# [Data listing]
━━━━━━

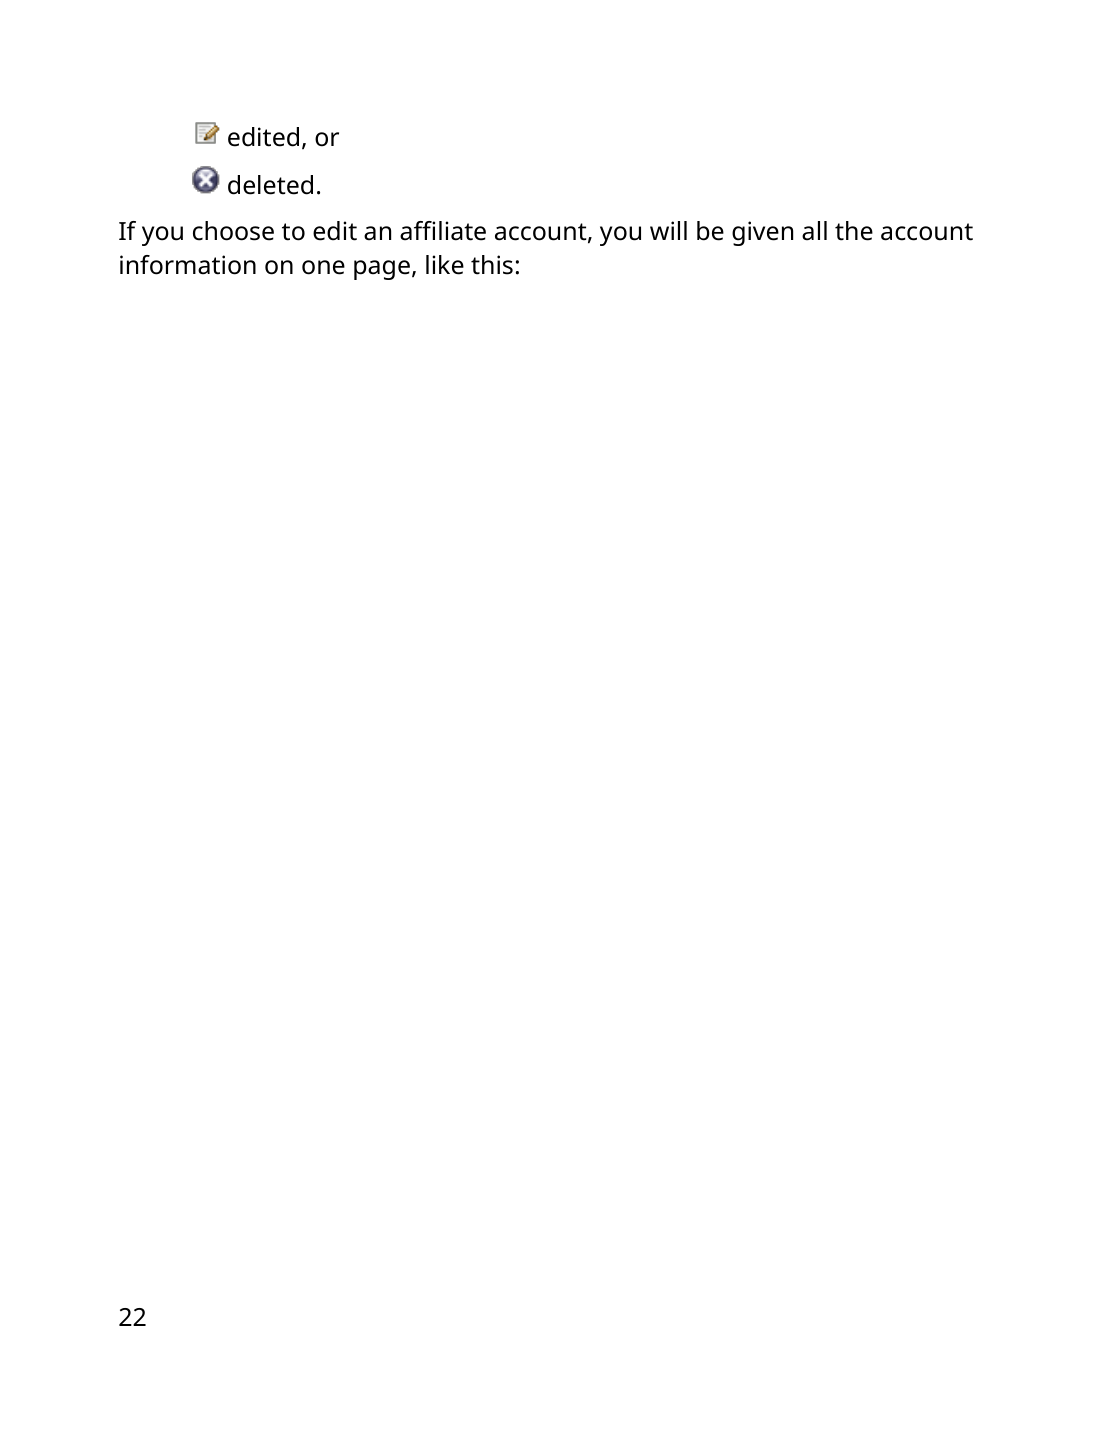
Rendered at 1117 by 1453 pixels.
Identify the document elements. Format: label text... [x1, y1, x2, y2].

━━━━━━

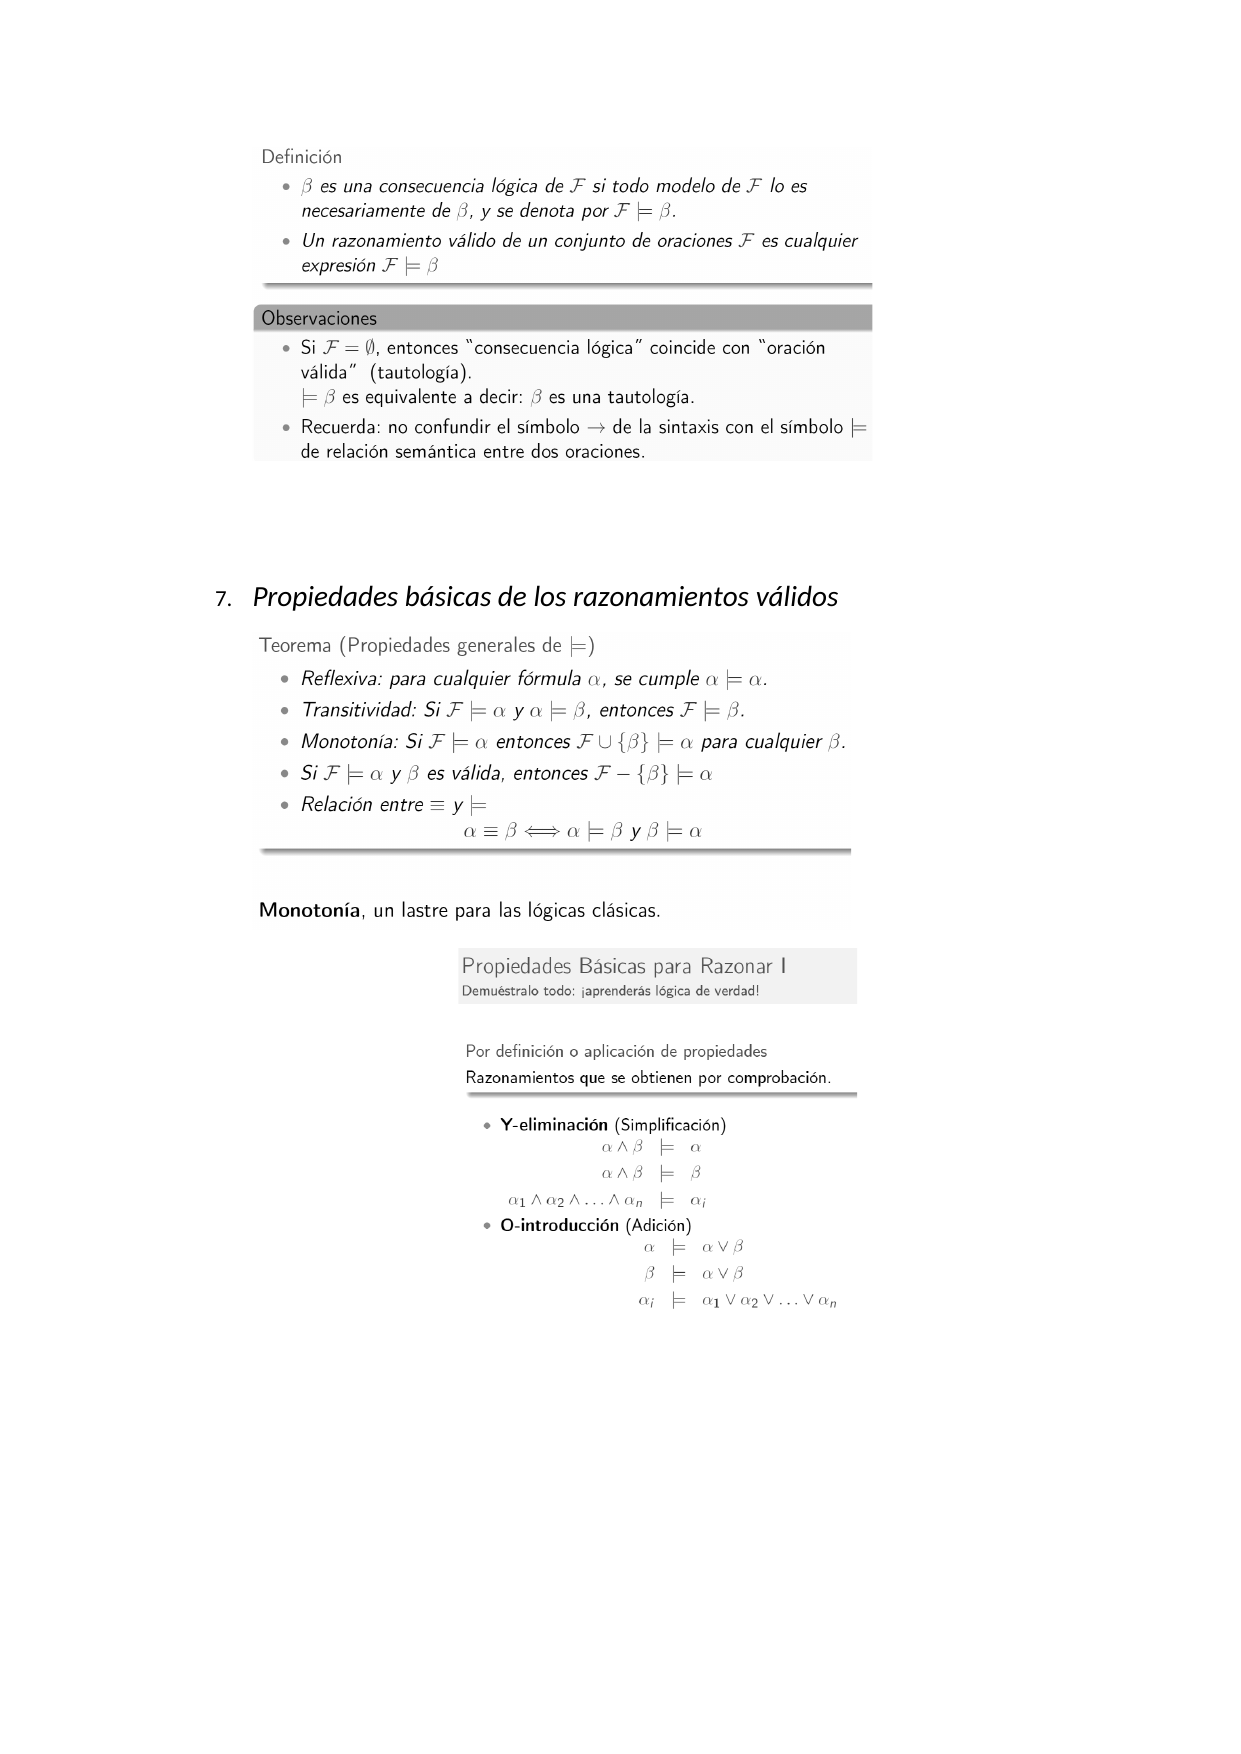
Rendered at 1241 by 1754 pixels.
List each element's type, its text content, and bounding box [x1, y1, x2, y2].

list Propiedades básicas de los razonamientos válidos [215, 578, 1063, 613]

━━━━━━

# [Exercise brief]
Set down the listing lines verbatim, starting at the line containing "Rendered at 1117 by 1453 pixels." and ending at the line containing "Identify the document", both included.

# [Answer to the problem]
Rendered at 1117 by 1453 pixels.
Identify the document elements. Format: label text... [x1, y1, x2, y2].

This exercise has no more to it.